BEGIN Data for analysis
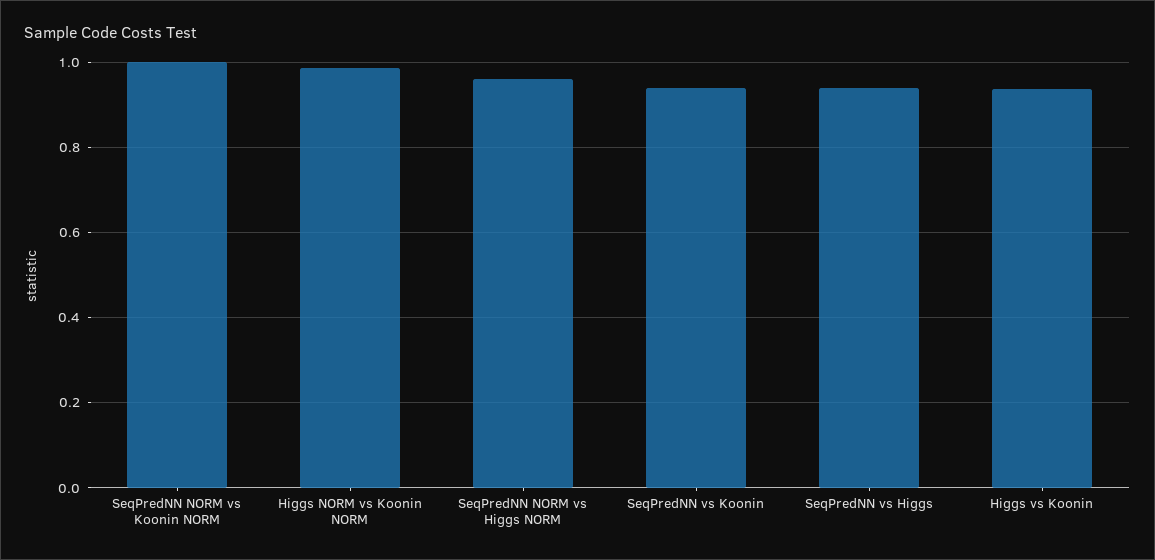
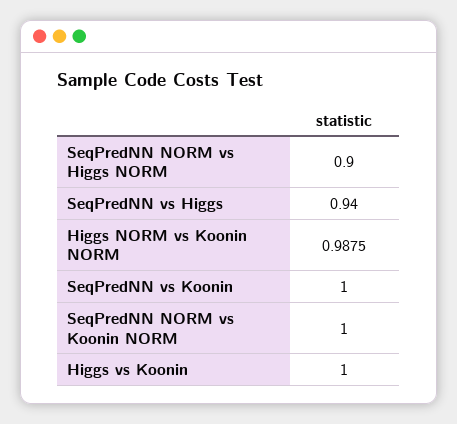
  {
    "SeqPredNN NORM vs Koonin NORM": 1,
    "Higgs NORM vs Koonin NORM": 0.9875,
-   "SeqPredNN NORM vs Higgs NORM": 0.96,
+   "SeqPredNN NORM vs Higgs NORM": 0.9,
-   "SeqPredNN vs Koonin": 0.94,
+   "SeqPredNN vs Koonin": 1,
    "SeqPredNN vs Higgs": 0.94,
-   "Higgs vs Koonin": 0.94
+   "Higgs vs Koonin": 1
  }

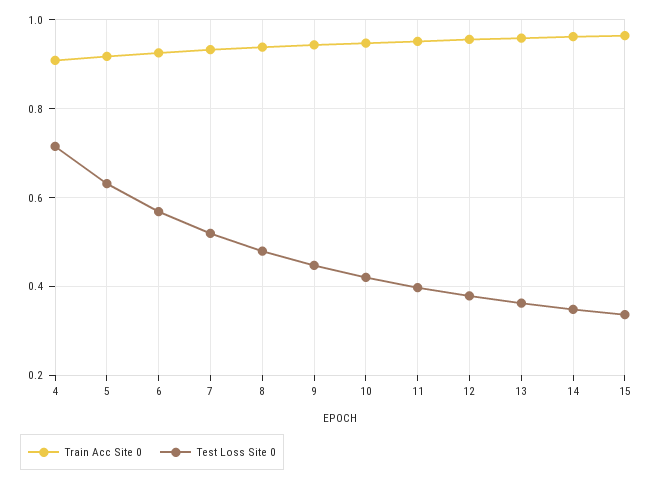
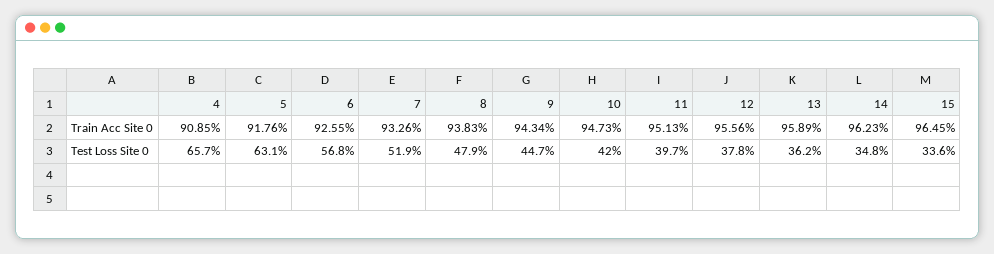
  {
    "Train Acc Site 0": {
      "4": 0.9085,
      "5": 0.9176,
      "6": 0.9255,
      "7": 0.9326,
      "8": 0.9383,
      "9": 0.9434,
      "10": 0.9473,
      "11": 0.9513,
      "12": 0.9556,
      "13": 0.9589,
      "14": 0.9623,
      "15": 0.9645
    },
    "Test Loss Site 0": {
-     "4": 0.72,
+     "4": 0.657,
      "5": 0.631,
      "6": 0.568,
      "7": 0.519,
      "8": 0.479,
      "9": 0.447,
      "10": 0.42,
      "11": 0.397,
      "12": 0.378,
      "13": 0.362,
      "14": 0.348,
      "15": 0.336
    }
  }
END Data for analysis
*The problem*.
Start at the first line and set down all of the data exactly, passing over the pictures.

*The completed task*.
  {
    "SeqPredNN NORM vs Koonin NORM": 1,
    "Higgs NORM vs Koonin NORM": 0.9875,
-   "SeqPredNN NORM vs Higgs NORM": 0.96,
+   "SeqPredNN NORM vs Higgs NORM": 0.9,
-   "SeqPredNN vs Koonin": 0.94,
+   "SeqPredNN vs Koonin": 1,
    "SeqPredNN vs Higgs": 0.94,
-   "Higgs vs Koonin": 0.94
+   "Higgs vs Koonin": 1
  }

  {
    "Train Acc Site 0": {
      "4": 0.9085,
      "5": 0.9176,
      "6": 0.9255,
      "7": 0.9326,
      "8": 0.9383,
      "9": 0.9434,
      "10": 0.9473,
      "11": 0.9513,
      "12": 0.9556,
      "13": 0.9589,
      "14": 0.9623,
      "15": 0.9645
    },
    "Test Loss Site 0": {
-     "4": 0.72,
+     "4": 0.657,
      "5": 0.631,
      "6": 0.568,
      "7": 0.519,
      "8": 0.479,
      "9": 0.447,
      "10": 0.42,
      "11": 0.397,
      "12": 0.378,
      "13": 0.362,
      "14": 0.348,
      "15": 0.336
    }
  }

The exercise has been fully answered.